Ole Miss students vote to take down the state flag, with its Confederate symbol

After Americans in South Carolina banished the increasingly unpopular Confederate flag from their capitol grounds this summer, attention turned to Mississippi—the last state in the union to incorporate the racially divisive signage on its own state flag.

While the state government has yet to make a move, its main public university is now signaling decisive disdain for the flag that the South flew during the American Civil War: Students at the University of Mississippi don’t want the Mississippi state flag to fly on campus anymore.

The University of Mississippi, also known as “Ole Miss,” has long epitomized the racially charged history of America’s Deep South. The school’s sports teams are “the Rebels,” a nod to the Confederacy that began the Civil War, following divisions over slavery, in 1861. Riots broke out on campus when the first black student was admitted to the university in 1962. And as the Washington Post notes, other reminders of the pro-slavery movement are scattered throughout the campus: a Confederate cemetery, a Confederate soldier’s statue, a road called Confederate Drive.

Most galling to many, however, was the Mississippi state flag, which includes the Confederate battle flag in its design.

Ole Miss has incrementally tried to distance itself from these symbols; Confederate Drive was renamed in 2014, becoming the more innocuously named Chapel Lane. The Confederate flag has not been allowed on official university materials since the 1980s.
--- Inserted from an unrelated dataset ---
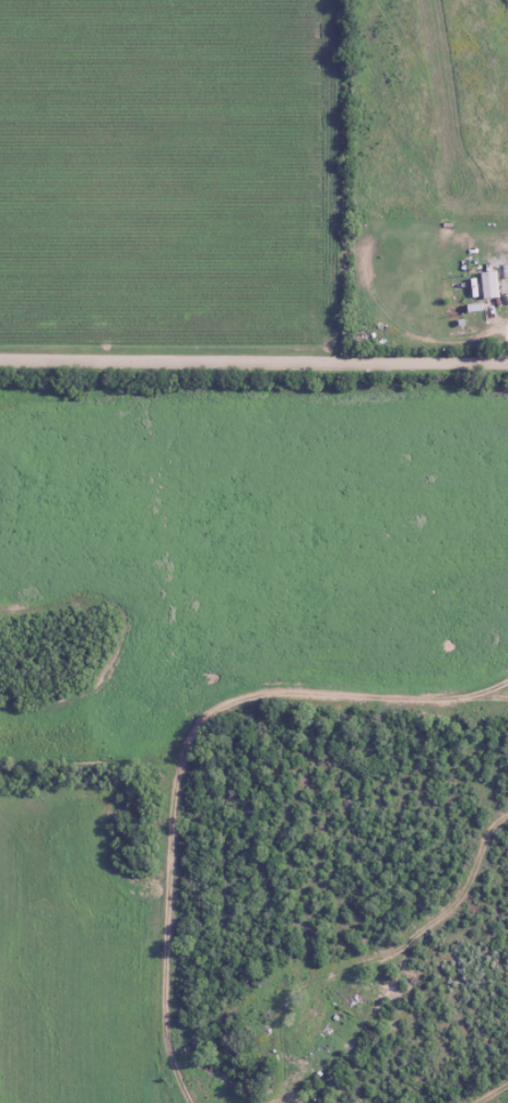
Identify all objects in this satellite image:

After rallies by competing advocacy groups on campus last week—the NAACP and the International Keystone Knights (a Ku Klux Klan affiliate) and the League of the South—the university’s student government voted on a non-binding resolution calling for the removal of the Mississippi state flag from campus.

In a vote last night (Oct. 20), the measure passed 35-15, with one abstention, and an amendment to “encourage the Mississippi legislature to hasten their pursuit of a new state flag.” (Mississippi held a referendum on a new state flag in 2001, at which time voters opted to keep the Confederate design.)

The university’s chancellor has to approve the change before it can go into effect. Three other universities in Mississippi do not fly the state’s flag on their grounds.